(top / crown at the front of Stafford Library)
I only began to appreciate old buildings as an adult. As a child and teenager I was probably more attracted to new and shiny buildings with bright lights which seemed to be exciting and held a promise of something though I’m not exactly sure what. But I still like that modern bright lights feel – just not everywhere.
And even as an adult I noticed the depressing effect dark Victorian buildings had on a city, unaware that they had been neglected and needed cleaning. It was only when I saw the huge difference in Victoria Railway Station in Manchester after it was cleaned (I have to say the blacker version had character) coupled with the greatest education of going to other cities and countries and seeing how older buildings were cleaned and looked after. It was all very well shaking my head at the damaging effect of pollution in Athens but I should have looked closer at home.
(front view of Stafford Free Library, opened in April 1914. More information can be found at http://staffordoldlibrary.org/the-history)
I have vague memories of big old houses in front of which were the longest gardens I’ve ever seen (also in M/cr), and how they were replaced by small grey concrete square blocks of houses. That was painful.
As for terraced houses without front garden – the jury’s still out. Personally I wouldn’t like to live in a house which opened onto the pavement, but they have been regarded as some of the best in a neighbourhood. (I actually think small terraced houses should be banned – I don’t want to hear other people’s conversations – and that there should be more semi-detached or detached houses with front and back gardens, a ban on parking cars in the street and the occupiers should be made to grow flowers, trees, fruit, and veg – but that’s just what I’d like for myself).

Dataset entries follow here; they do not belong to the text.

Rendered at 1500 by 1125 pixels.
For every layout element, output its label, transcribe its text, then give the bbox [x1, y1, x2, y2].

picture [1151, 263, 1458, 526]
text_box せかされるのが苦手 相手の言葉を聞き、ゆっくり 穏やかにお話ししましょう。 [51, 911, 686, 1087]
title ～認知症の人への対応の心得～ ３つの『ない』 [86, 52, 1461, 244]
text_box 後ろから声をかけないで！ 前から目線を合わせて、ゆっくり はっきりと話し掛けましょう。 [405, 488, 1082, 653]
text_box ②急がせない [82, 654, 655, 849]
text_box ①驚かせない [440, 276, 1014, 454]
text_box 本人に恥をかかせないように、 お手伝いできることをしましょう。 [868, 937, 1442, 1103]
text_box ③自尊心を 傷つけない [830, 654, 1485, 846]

But you don’t have to look farther afield to notice the difference between the way other countries have respected their old architecture and the way some of Britain’s towns and cities have (not). Another graphic example is the difference between the number and type of buildings surrounding St Paul’s and the lack of buildings surrounding, well, any other famous cathedrals and churches.
What drew me first to old buildings was the history and of how much was achieved, for better or worse, and then the architecture. Now I suppose it’s even. But the interest is there and old buildings will even be characters in a future story.
(side view of library)
Now I wonder more about where the money should come from to renovate and maintain such buildings. There is an old library for sale in the town and I’d like to buy it (no, I don’t have any money) and either turn it back into a library (employees hired and if necessary fired by me) or else a second-hand book /antiques emporium of some kind – I know it’s all a bit vague. And maybe four or six times a year there would be a book fair in the town centre which would attract sellers and dealers from across the country.
In the meantime here are three photos of the old library in Stafford as it stands today.(Apparently the council has granted a businessman permission for it to be turned into a bar and restaurant but there is a local trust group which wants it to be used an arts venue).
Disclaimer: I’m not an expert on old buildings.